RNA isolation and Northern blot analysis of gene expression
RNA was isolated from tumors with TRIzol reagent (Invitrogen, Carlsbad, CA) as described previously [
49]. The details of Northern blot analysis of gene expression were presented in a previous publication [
50]. Briefly, total RNA (4 μg) was subjected to denaturing by agarose gel electrophoresis, and ribosomal RNA was stained with ethidium bromide to ensure equal loading of all samples. The Northern blot was scanned with use of a Molecular Imager (Bio-Rad, Hercules, CA). The signal intensity was normalized to the level of the total ribosomal RNA.
Immunofluorescence staining analysis
Frozen tumor sections were fixed with cold acetone, acetone plus chloroform (1:1), and acetone. Tissue sections were blocked with blocking buffer (5% normal horse serum and 1% normal goat serum in PBS) and incubated with rat anti-mouse CD8α (clone YTS105.18, AbD Serotec, Raleigh, NC), rat anti-mouse CD4 (clone RM4-5, BD Pharmingen, San Jose, CA), or rat anti-mouse NKp46 antibody (clone 29A1.4, Biolegend, San Diego, CA) overnight at 4°C. The next day, tissue sections were blocked and incubated with goat anti-rat Alexa fluor 488 secondary antibody (Life Technologies, Grand Island, NY) for 1 hour at room temperature. Tissues were then blocked and incubated with second primary antibody NKG2D-biotin antibody (1:50; R&D Systems, Minneapolis, MN) overnight at 4°C and second secondary antibody streptavidin-conjugated Alexa fluor 594 (Life Technologies, Grand Island, NY) for 1 hour at room temperature. Rat IgG was used as the negative control. Nuclei were counterstained with Hoechst 33258 (1:10,000) (Life Technologies, Grand Island, NY). Tumor sections were mounted in antifade fluorescence mounting medium (Life Technologies, Grand Island, NY). Slides were visualized under the Nikon eclipse Ti fluorescence microscope (Nikon, Melville, NY) with use of appropriate filters (original magnification, 100×).
Statistical analysis
Tumor volume, lung metastases, and flow cytometry analyses were the primary outcomes measured. We used the 2-sided Student t-test to compare results between two treatment groups or one-way ANOVA to compare results from more than two treatment groups. GraphPad Prism software (GraphPad Software, Inc., La Jolla, CA) was used to determine the P values, and P values < 0.05 were considered statistically significant.
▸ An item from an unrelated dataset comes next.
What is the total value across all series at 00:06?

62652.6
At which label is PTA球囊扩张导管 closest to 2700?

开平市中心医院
Shulin Li, professor at the University of Texas Graduate School of Biomedical Science (UTGSBS) in Houston, Department of Pediatrics Research, Endowed Chair; Chair of Cellular Immune Response Committee for American Society of Gene and Cell Therapy. Dr. Li has co-authored articles published in the journals Science, Immunity, Journal of Experimental Medicine, Molecular Cell, Journal of the National Cancer Institute, and Nature Reviews.
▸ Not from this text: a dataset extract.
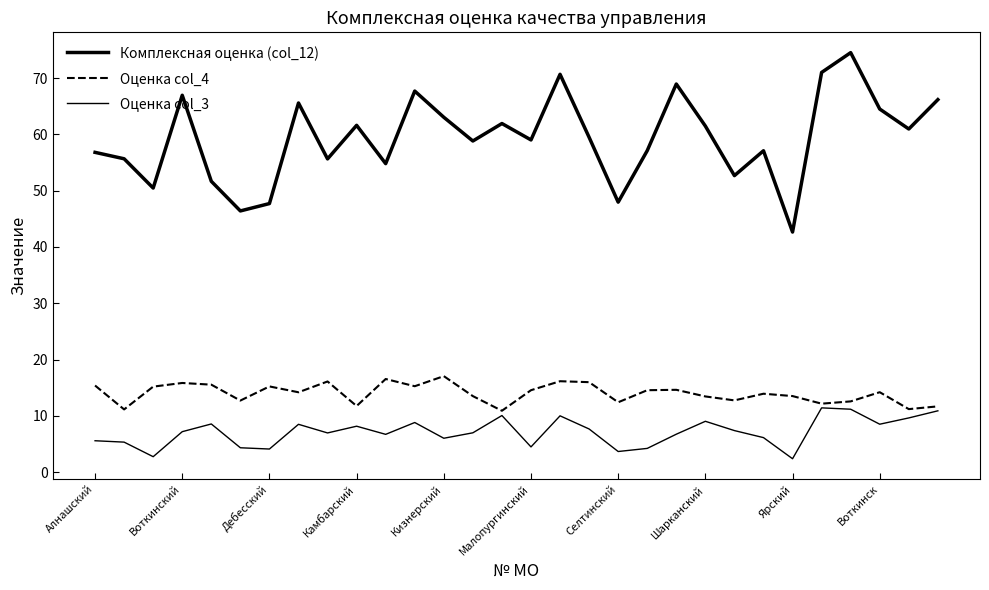

Does the chart have visible grid lines?

No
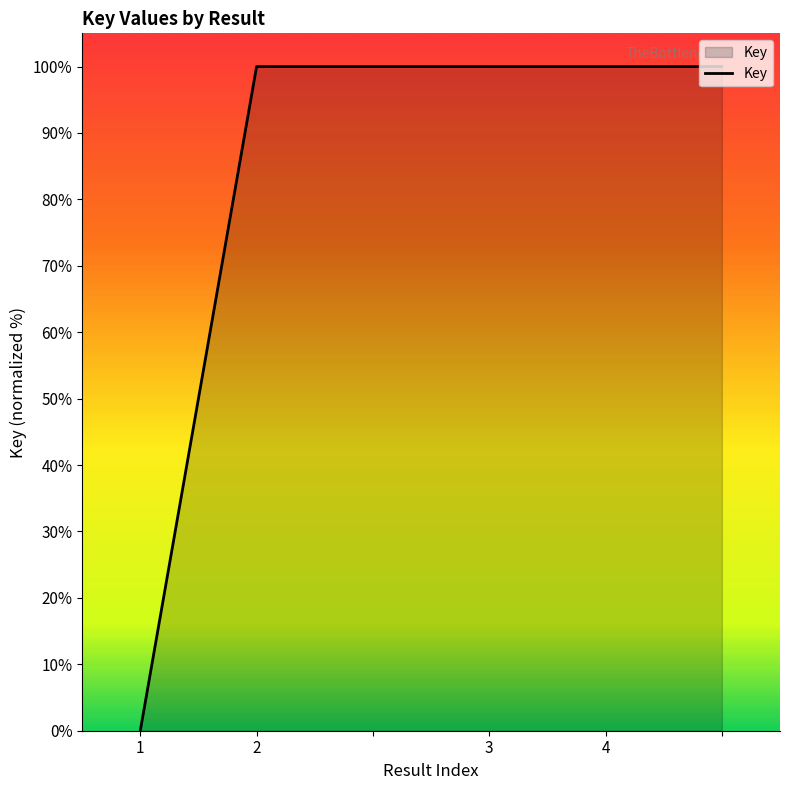

What is the average value?

83.3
Eugenie Kleinerman, professor at UTGSBS, Department of Pediatrics Research; head of Department of Pediatrics Research, MD Anderson Cancer Center; Charter of NIH Study Section. Dr. Kleinerman has published more than 100 cancer-related articles.
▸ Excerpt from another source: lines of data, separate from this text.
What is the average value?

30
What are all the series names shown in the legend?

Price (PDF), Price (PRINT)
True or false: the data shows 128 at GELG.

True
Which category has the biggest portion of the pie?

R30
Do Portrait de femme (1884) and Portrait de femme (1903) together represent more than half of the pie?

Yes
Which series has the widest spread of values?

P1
Liangfang Zhang, associated professor at the University of California San Diego, has created a physiological nanoparticle vehicle for tumor-targeted delivery of doxorubicin and other chemical agents. His recent publications have appeared in the Proceedings of the National Academy of Sciences of the United States of America, Nanobiotechnology, and Nanomedicine and Nanoscale.
Competing interest
The authors have declared that no conflict of interest exists.
Author contributions
JH generated most of the data and figures; XX performed Northern blotting and PCR analysis; SZ was a contributor to Figure
6; EK, LZ, and SL were primary contributors to the experimental design, MS integration, and editing. All authors’ read and approved the final manuscript.